[The data Boundary: Start]

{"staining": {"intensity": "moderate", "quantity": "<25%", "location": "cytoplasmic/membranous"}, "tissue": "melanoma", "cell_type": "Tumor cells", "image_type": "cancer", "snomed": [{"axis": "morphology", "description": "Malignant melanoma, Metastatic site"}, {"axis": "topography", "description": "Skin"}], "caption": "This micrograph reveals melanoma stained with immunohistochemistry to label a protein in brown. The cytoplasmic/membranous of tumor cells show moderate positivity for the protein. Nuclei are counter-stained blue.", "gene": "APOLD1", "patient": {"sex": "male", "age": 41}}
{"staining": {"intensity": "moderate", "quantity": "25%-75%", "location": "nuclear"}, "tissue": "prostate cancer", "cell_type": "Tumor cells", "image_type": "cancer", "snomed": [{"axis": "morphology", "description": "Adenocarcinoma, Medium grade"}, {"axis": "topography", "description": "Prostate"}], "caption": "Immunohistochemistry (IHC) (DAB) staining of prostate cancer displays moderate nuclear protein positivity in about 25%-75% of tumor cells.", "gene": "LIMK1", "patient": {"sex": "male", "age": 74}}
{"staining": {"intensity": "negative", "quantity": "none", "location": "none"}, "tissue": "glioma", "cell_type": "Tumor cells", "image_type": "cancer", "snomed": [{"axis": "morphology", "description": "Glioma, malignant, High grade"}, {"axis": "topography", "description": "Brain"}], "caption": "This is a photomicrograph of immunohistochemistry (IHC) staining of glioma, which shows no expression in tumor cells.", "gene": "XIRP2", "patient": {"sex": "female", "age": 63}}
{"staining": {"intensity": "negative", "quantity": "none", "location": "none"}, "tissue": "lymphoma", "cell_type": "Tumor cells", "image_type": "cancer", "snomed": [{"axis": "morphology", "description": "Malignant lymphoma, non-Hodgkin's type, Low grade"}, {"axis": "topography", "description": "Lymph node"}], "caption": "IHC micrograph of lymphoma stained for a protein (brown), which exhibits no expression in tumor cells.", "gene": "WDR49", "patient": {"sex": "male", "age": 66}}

[The data Boundary: End]

◆ What to produce ◆
Each line of the material should be repeated exactly as it reads.

◆ Reply ◆
{"staining": {"intensity": "moderate", "quantity": "<25%", "location": "cytoplasmic/membranous"}, "tissue": "melanoma", "cell_type": "Tumor cells", "image_type": "cancer", "snomed": [{"axis": "morphology", "description": "Malignant melanoma, Metastatic site"}, {"axis": "topography", "description": "Skin"}], "caption": "This micrograph reveals melanoma stained with immunohistochemistry to label a protein in brown. The cytoplasmic/membranous of tumor cells show moderate positivity for the protein. Nuclei are counter-stained blue.", "gene": "APOLD1", "patient": {"sex": "male", "age": 41}}
{"staining": {"intensity": "moderate", "quantity": "25%-75%", "location": "nuclear"}, "tissue": "prostate cancer", "cell_type": "Tumor cells", "image_type": "cancer", "snomed": [{"axis": "morphology", "description": "Adenocarcinoma, Medium grade"}, {"axis": "topography", "description": "Prostate"}], "caption": "Immunohistochemistry (IHC) (DAB) staining of prostate cancer displays moderate nuclear protein positivity in about 25%-75% of tumor cells.", "gene": "LIMK1", "patient": {"sex": "male", "age": 74}}
{"staining": {"intensity": "negative", "quantity": "none", "location": "none"}, "tissue": "glioma", "cell_type": "Tumor cells", "image_type": "cancer", "snomed": [{"axis": "morphology", "description": "Glioma, malignant, High grade"}, {"axis": "topography", "description": "Brain"}], "caption": "This is a photomicrograph of immunohistochemistry (IHC) staining of glioma, which shows no expression in tumor cells.", "gene": "XIRP2", "patient": {"sex": "female", "age": 63}}
{"staining": {"intensity": "negative", "quantity": "none", "location": "none"}, "tissue": "lymphoma", "cell_type": "Tumor cells", "image_type": "cancer", "snomed": [{"axis": "morphology", "description": "Malignant lymphoma, non-Hodgkin's type, Low grade"}, {"axis": "topography", "description": "Lymph node"}], "caption": "IHC micrograph of lymphoma stained for a protein (brown), which exhibits no expression in tumor cells.", "gene": "WDR49", "patient": {"sex": "male", "age": 66}}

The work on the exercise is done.